Леонардо вежливо кивнул.

   – И Миткаль очень скоро послужит Аллаху, – продолжал Хилал. – Предатель Зороастро обучил Миткаля, а Миткаль обучил других летать на твоих машинах, маэстро.

   – Детей?

   – Мы предпочитаем называть их юными солдатами, – сказал Хилал. – Зачем надевать крылья на человека весом в две сотни фунтов, если есть такой мальчик, как Миткаль, который сможет прихватить с собой лишние гранаты?

   – Знаешь, – сказал Миткаль, – мы уже готовы. У нас много летающих машин.

   – А сколько же вас? – осведомился Леонардо.

   – Почти эскадрон, – гордо ответил Миткаль.

   – Нет, – поправил Хилал, – вас всего лишь два десятка.

   – И у вас есть двадцать летающих машин? – спросил Леонардо.

   – Да, – сказал Миткаль, – и я – капитан.

Хилал улыбнулся ему, как можно улыбаться только ребёнку.
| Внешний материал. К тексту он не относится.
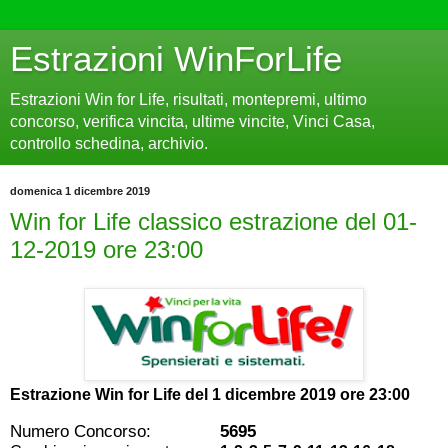
Estrazioni WinForLife
Estrazioni Win for Life, risultati, montepremi, ultimo
concorso, verifica vincita, ultime vincite, Vinci Casa,
controllo schedina, archivio.
domenica 1 dicembre 2019
Win for Life classico estrazione del 01-
12-2019 ore 23:00
Estrazione Win for Life del
1 dicembre 2019 ore 23:00
Numero Concorso:
5695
Воистину Миткаль был капитаном, капитаном ангелов, обречённых на верную смерть... если только они смогут подняться в воздух; и на миг Леонардо окунулся в свою память, столь же ясную и осязаемую, как мальчик, что скакал рядом с ним.

Леонардо вспоминал Тисту.

Ангела, который кричал и падал...

Оружейная мастерская Зороастро располагалась в доме о девяти куполах, близко к базарам, чтобы можно было без хлопот закупать всё нужное, и недалеко от Цитадели, под охраной её солдат. Базары сами по себе были городом с крытыми улицами, где толпились феллахи и бедуины. Здесь пахло мылом, духами и табаком, печёным хлебом, кофе, мочой и отбросами; всё можно было купить на этих крытых узких улицах: металлы, драгоценные камни, ткани, специи, военные припасы, мечи и доспехи, равных которым не было во всём мире, книги, каких никогда не видали на Западе, химикалии, амулеты, шлюх, рабов и волшебные предметы любого сорта. Покуда Хилал был занят размещением своих людей на постой в Цитадели и вокруг неё, чтобы они могли отдохнуть хоть несколько часов, Бенедетто повёл Леонардо в bottega Зороастро.
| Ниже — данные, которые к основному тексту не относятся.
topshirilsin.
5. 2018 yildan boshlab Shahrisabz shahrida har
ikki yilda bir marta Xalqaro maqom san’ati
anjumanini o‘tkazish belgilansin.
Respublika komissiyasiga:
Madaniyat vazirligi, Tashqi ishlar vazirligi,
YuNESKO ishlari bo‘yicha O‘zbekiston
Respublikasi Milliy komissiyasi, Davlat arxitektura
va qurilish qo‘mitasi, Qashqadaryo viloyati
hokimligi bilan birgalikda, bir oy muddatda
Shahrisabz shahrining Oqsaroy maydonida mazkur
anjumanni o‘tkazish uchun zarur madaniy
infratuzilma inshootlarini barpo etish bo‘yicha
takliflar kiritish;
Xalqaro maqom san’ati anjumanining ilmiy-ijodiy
Bottega охранялась небольшим войском.

Зороастро выбрал для себя настоящий дворец: ворота и внутренние дворики были отделаны мрамором, и даже фонтаны накрыты куполами. По освещённому лампами двору протекал ручей, и ухоженные деревья, какие в представлении Леонардо существовали прежде только на картинах, изображавших рай, образовывали небольшие отдельные парки. Со стороны этот дом скорее напоминал дворец увеселений, пышный и величественный; на перемычке изукрашенной двери дворца была написана старинная арабская поговорка: «Еl ma, wa el khodra, wa el widj el hassan». «Вода, зелень и женская красота – три вещи, что дарят усладу сердцу».
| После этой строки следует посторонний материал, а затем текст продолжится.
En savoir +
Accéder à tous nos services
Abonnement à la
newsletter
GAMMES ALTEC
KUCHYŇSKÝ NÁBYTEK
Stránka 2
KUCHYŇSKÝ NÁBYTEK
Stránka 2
Леонардо шёл за Бенедетто узкими коридорами, по мраморным . мозаичным полам, через комнаты с нишами в стенах, как во флорентийских церквах, комнаты с обитыми шёлком диванами, со множеством зеркал и украшений – пока наконец они не добрались до самой bottega, которая соединялась с домом. В верхнем её этаже были окна, но само здание больше походило на укреплённую крепость, и внутри царил сумрак, словно в пещере. Там были, видимо, и другие помещения, потому что до Леонардо доносились глухие стуки, бряцание и звон – звуки чьей-то работы.

Когда слуги и солдаты зажгли светильни в студии Зороастро, Леонардо с изумлением оглядел эту узкую, но с высоким потолком комнату. Повсюду здесь были машины или их модели, даже потолок не пустовал – на проволоке, подвешенные к крюкам, покоились летающие машины и модели galleggiante, воздушных плотов Куанова изобретения. Там были баллоны, формой напоминавшие сардельку в решетчатой раме; были баллоны с рулём и парусами, как у судов. В сущности, понемногу от всех рисунков Леонардо можно было заметить в этих моделях, что свисали с потолка, как будто уже парили в темнеющих небесах, и в них, и во всём, что было в студии, виден был сам ход мысли Леонардо, словно все эти вещи хранились в его разуме и вот теперь были выставлены для осмотра, дерзко и весело разложены, точно яства на пиршественном столе – для всеобщего обозрения.